Ultimately, investing in a positive developer experience results in happier developers, successful business outcomes, and a competitive edge. Enhancing DX and incorporating developer-first marketing strategies will result in:
Broader Feedback: Providing multiple communication channels for two-way developer feedback will open up more dialogue, constructive reviews, and meaningful insights into how your product should be improved.
Optimized ROI: Developer feedback can be fed into marketing strategies that focus on priority content, compelling campaigns, targeted events, and curated developer programs that reduce wasted marketing dollars.
Reduced White-Glove Support: By providing high-quality technical content, code, and resources, developers can self-serve and guide themselves through the development process. They’ll require less input from support teams that provide one-on-one white-glove treatment.

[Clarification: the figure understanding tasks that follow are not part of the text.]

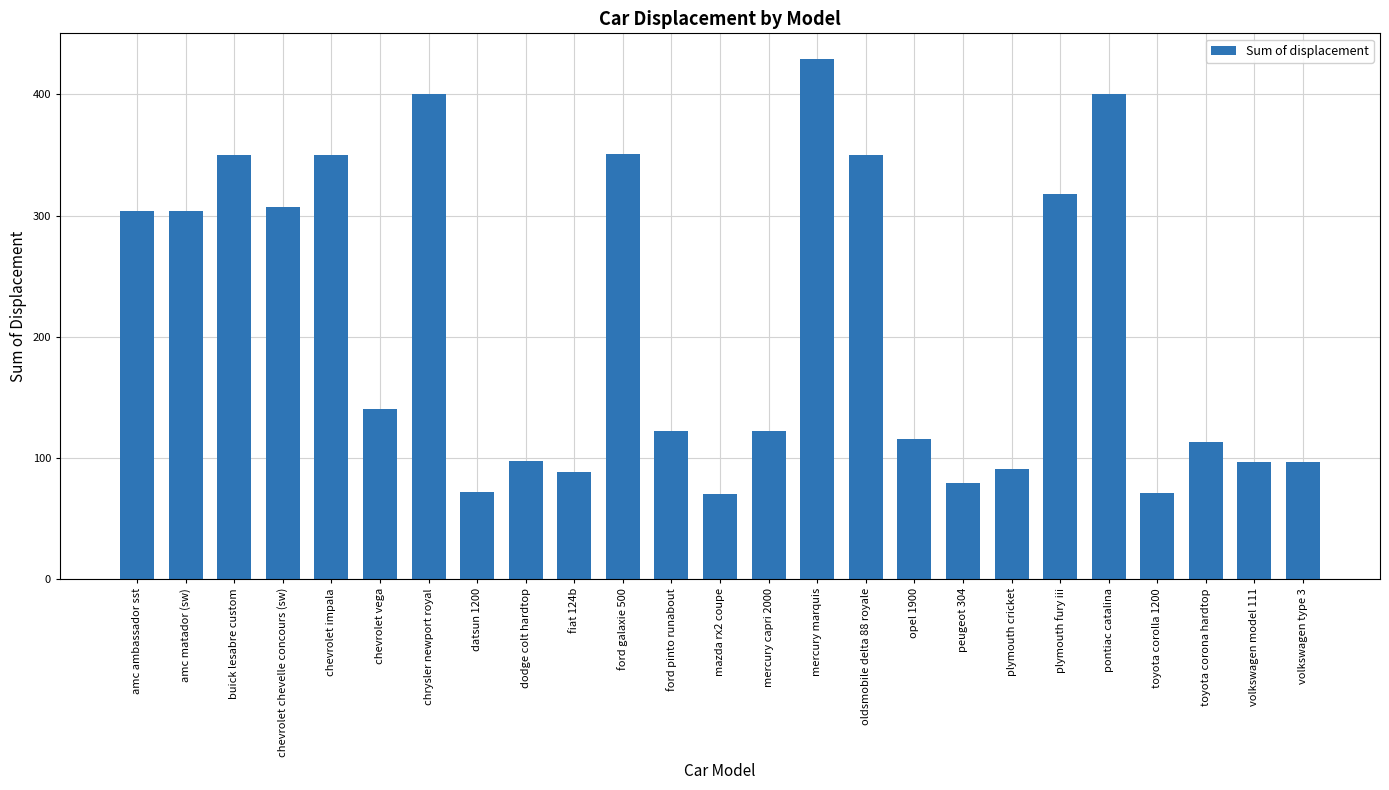

What position from the right is chrysler newport royal?

19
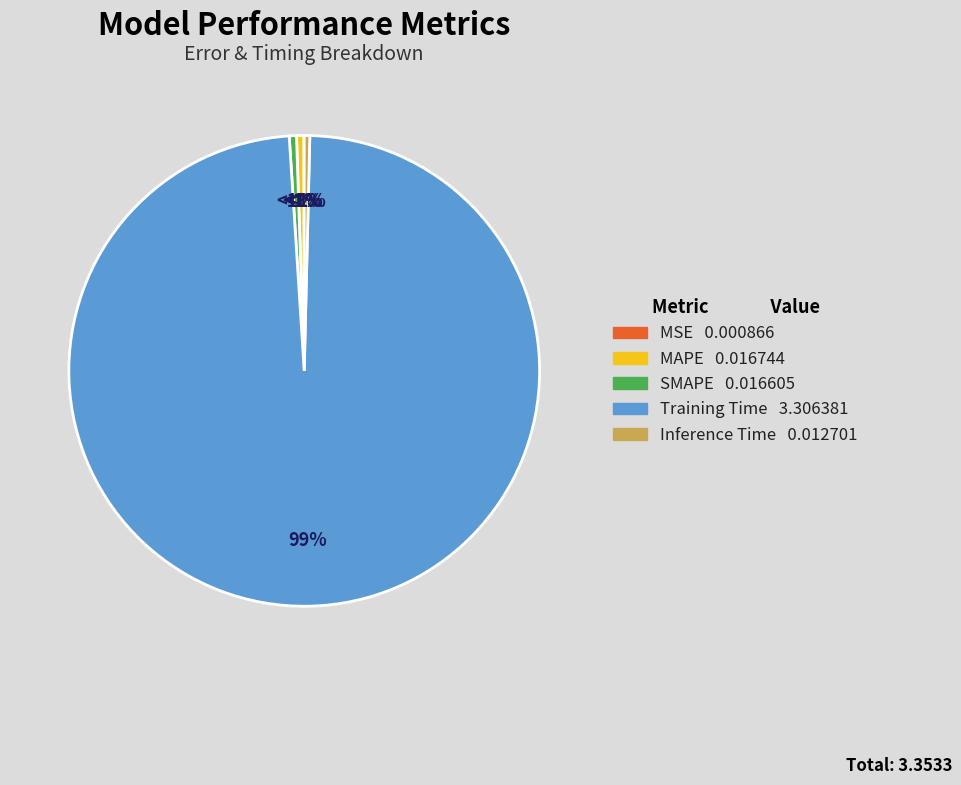

Which category has the smallest portion of the pie?

MSE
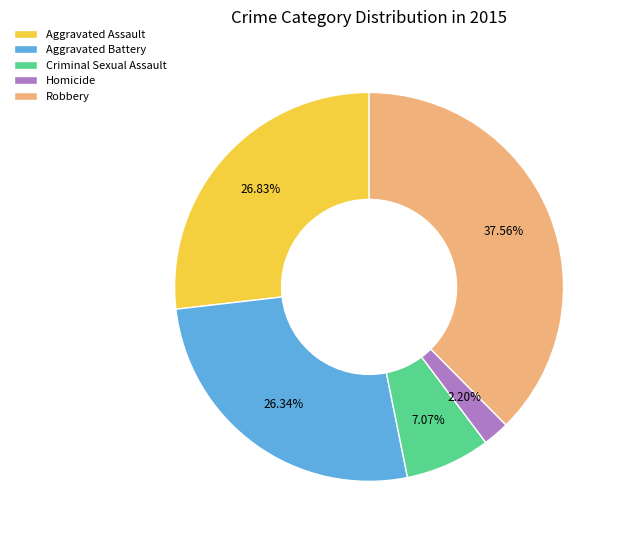

How many slices are in this pie chart?

5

More Innovation: Developers will become more productive and capable of unlocking new breakthroughs or use cases on your technology, which will, in turn, drive a more competitive edge or broader market fit for your product.
Improved Efficiency: This isn’t just for external developers to speed up development time or reduce operational costs. It’s also for internal engineers to focus on what really matters when it comes to product improvements, new features, and documentation creation.
Thriving Community: A strong developer experience will help build a positive and loyal community that fosters peer-to-peer support, advocacy, and collaborative content creation around your product.
More Revenue: A better product plus positive developer experience equals increased adoption and higher retention rates. It will also result in a higher conversion rate of free-to-paid users, as they expand to deployment and scale up their production workloads.
Today, more than ever, developers call the shots when it comes to the technology that companies use. The role of DX is so fundamental that it can unlock a purchase decision. If done poorly, it can end potential deals and drive them towards competitors instead.
It’s imperative that tech companies listen to developers, act on their feedback, and keep them happy. Effective marketing strategies look beyond awareness and nurture developer success throughout the entire lifecycle, creating a positive overall developer experience.